Would upgrading the MacBook Pro Aluminum model from 2.53 Ghz to 2.8 Ghz make a significant difference in the performance of Photoshop CS4 or Lightroom 2.0?
RAM rather than clock speed remains the most constraining architectural limitation of MBPs. Personally I will not upgrade at least until 8 GB RAM can be accessed. The other big issue is that new MBPs only come with glossy displays, unacceptable to me. Also as a 17" MBP user, I am looking for two internal drives at some future point, probably one of them SSD.
The good thing about clock speed difference is that it is pretty straightforward; ~10% more clock speed means just that, and does affect operation for apps like PS. However 10% improvement of an operation that takes 0.1 second is like Ramón says not noticeable. Even a 20 second operation made 2 seconds faster is non-obvious, and some operations are most affected by other architectural parameters anyway.

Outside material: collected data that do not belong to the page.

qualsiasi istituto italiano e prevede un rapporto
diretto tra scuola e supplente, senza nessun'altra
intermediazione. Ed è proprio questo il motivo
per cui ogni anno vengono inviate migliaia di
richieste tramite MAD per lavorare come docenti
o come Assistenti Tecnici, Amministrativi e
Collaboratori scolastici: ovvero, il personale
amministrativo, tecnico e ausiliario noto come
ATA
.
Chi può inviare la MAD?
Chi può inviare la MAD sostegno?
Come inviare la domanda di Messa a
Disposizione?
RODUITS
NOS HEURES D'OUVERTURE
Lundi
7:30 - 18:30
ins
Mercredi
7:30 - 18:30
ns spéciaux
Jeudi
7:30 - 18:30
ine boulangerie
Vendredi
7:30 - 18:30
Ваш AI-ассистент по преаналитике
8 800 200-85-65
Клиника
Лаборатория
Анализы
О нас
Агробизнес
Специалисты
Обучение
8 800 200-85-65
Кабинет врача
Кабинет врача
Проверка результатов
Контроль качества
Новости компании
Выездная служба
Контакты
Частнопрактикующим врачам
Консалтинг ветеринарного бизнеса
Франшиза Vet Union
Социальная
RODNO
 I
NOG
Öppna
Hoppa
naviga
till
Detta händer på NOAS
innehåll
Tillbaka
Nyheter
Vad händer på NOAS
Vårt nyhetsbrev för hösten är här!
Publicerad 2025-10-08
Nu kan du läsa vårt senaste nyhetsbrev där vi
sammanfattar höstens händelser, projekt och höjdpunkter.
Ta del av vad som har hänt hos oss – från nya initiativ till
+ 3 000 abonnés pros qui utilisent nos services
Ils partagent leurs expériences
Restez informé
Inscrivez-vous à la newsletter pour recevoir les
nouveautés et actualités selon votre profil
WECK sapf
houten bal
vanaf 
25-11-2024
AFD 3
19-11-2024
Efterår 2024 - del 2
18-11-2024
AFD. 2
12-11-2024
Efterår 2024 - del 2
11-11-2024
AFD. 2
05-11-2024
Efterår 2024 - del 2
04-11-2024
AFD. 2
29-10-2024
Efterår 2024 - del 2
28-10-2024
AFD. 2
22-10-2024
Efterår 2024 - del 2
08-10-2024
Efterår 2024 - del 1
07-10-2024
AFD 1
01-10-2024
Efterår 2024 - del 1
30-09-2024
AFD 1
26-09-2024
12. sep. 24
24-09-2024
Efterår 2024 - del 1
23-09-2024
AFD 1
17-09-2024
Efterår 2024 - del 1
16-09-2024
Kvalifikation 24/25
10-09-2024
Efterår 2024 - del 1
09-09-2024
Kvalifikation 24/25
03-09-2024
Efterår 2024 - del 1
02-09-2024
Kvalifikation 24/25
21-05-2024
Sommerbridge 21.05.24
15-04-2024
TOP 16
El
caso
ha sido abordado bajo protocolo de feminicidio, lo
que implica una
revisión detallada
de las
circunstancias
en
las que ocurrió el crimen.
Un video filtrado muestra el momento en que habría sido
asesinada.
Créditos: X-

Whether or not the extra 10% speed is worth US$300 depends on individual finances and box usage. For someone with good clients running heavy graphics apps 8 hours a day it probably is worth $300, especially since that 10% does extend the life cycle of the box, and does mean that for 2-3 years the user does receive slightly snappier performance.
However IMO someone with good clients running heavy graphics apps 8 hours a day should primarily be doing it on a Mac Pro; not on a laptop or an iMac. 🙂
Mac and performance shouldn’t even be put in the same sentence, macs are sweet for browsing and media but if your looking for performance pull out your wallet!